Wing chun is like anything else worth having....you have to investthe time and effort in learning and then refining the knowledge, skills and ability.

Having trained in wing chun under several teachers, I have found it to be excellent in the street when it is put to the test as long as it has been trained the correct way. And that means not spending time concentrating on training the techniques against another wing chun practitioner. Train the techniques against boxers, kickboxers, untrained guys. Not everyone that you are likely to encounter is going to fight you with wing chun.

Also remember that chi sau etc are only drills used to assist in the development and refinement of sensitivity etc. Do not do it all the time at the expense of good solid sparring!


----------



## brothershaw (Jun 16, 2004)

Sungkit - Exactly!!!
From the name I see you are also into the FMAs' , (find them very complimentary w.c. and the fmas (generally speaking) ).


----------



## sungkit (Jun 17, 2004)

Yes I now study FMA and have done so for a few years. Trained with a number of masters of wing chun and I loved the art. But when I saw my teacher demonstrate arnis, I was inspired to really pursue FMA.

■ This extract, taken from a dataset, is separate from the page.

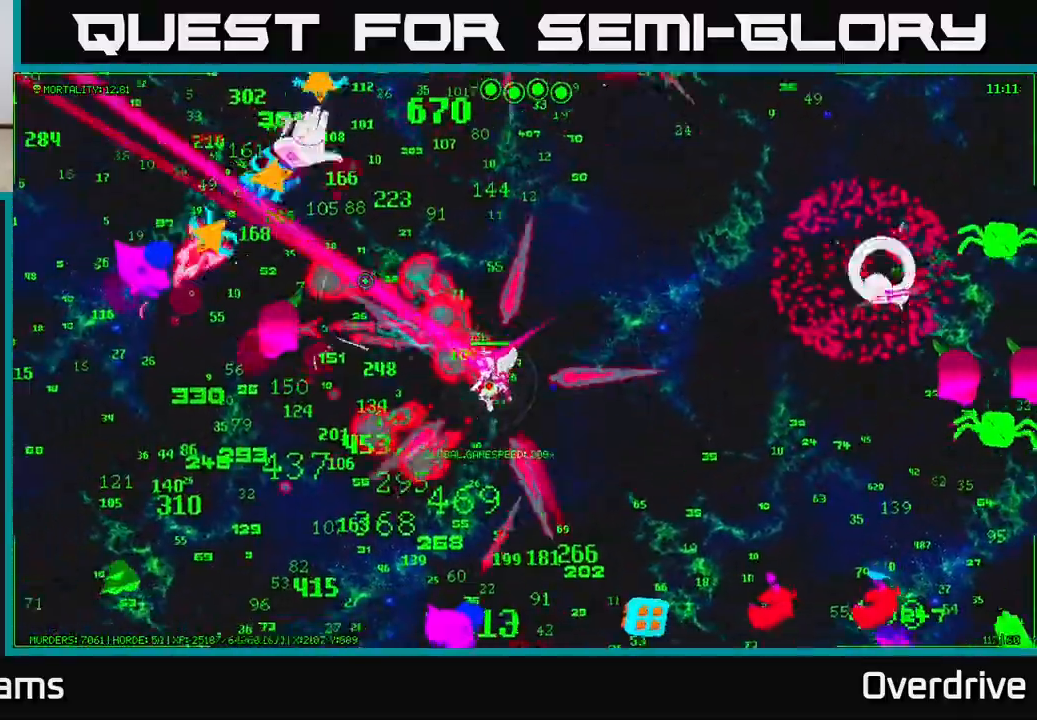
{"buttons": [], "left_stick": "left", "right_stick": "up-left", "events": [[133, "left_stick", "left"], [167, "right_stick", "left"], [367, "right_stick", "up-left"]]}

There are many similarities between wing chun and arnis. Generally, I have found those with a wing chun background can assimilate thearnis knowldege quite well.


----------



## arnisandyz (Jun 17, 2004)

sungkitGenerally said:
			
		

> And viceversa.  My uncle used to teach Wing Chun (he may be getting another goup going), I am able to play Chi Sao with him even though I don't train WC exclusively.  The sensitivity in knife training in the FMA is similar to the sensitivity in WC.


----------



## sungkit (Jun 17, 2004)

Arnisandyz,

You stated that you are able to "play" chi sau with your uncle though  you do not train wing chun exclusively. The reason for you being able to do this is because you have obviously at least received some teaching and corrections in performing the techniques contained within chi sau ie., poon sau (rolling), tan sau, bong sau, fook sau, etc. If you hadnt received some training in this, I do not think that you would be able to chi sau a proficient wing chun practitioner, let alone a teacher. 

The sensitivity is wing chun and FMA are similar, but in chi sau you are actually starting the engagement with contact of both arms.

I hope you do not take offence at what I am pointinmg out.


----------



## arnisandyz (Jun 17, 2004)

sungkit said:
			
		

> Arnisandyz,
> 
> You stated that you are able to "play" chi sau with your uncle though  you do not train wing chun exclusively. The reason for you being able to do this is because you have obviously at least received some teaching and corrections in performing the techniques contained within chi sau ie., poon sau (rolling), tan sau, bong sau, fook sau, etc. If you hadnt received some training in this, I do not think that you would be able to chi sau a proficient wing chun practitioner, let alone a teacher.
> 
> ...



No offense taken.  I mentioned that I am able to "play" chi sau, that doesn't mean that i am any good at it! My uncle does take it easy on me so I can learn, and yes he does give me basic instruction. He did mention that I picked it up faster than anyone he has taught, and I do credit that to previous sensitivity training in FMA.


----------